→ **Exercise**
Your answer should be the exact lines of the data below from the one containing "PASTORALAMT" through the one containing "Rosa und bringt damit Freude zum Ausdruck!"; please include nothing else.

→ **Source data**

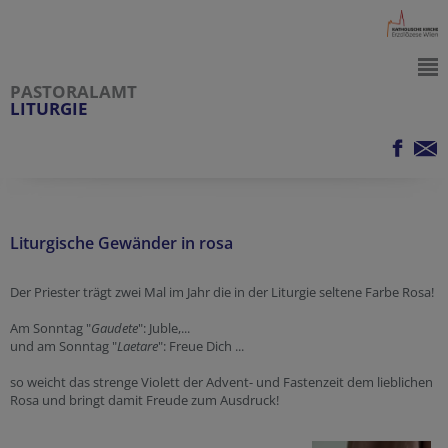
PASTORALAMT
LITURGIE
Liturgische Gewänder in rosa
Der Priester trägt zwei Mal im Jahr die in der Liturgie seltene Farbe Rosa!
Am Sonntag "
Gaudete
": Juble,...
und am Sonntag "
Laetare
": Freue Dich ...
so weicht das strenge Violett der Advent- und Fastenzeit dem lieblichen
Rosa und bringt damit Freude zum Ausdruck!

---

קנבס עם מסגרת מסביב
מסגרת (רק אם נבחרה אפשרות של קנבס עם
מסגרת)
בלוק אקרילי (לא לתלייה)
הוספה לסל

→ **Exercise answer**
PASTORALAMT
LITURGIE
Liturgische Gewänder in rosa
Der Priester trägt zwei Mal im Jahr die in der Liturgie seltene Farbe Rosa!
Am Sonntag "
Gaudete
": Juble,...
und am Sonntag "
Laetare
": Freue Dich ...
so weicht das strenge Violett der Advent- und Fastenzeit dem lieblichen
Rosa und bringt damit Freude zum Ausdruck!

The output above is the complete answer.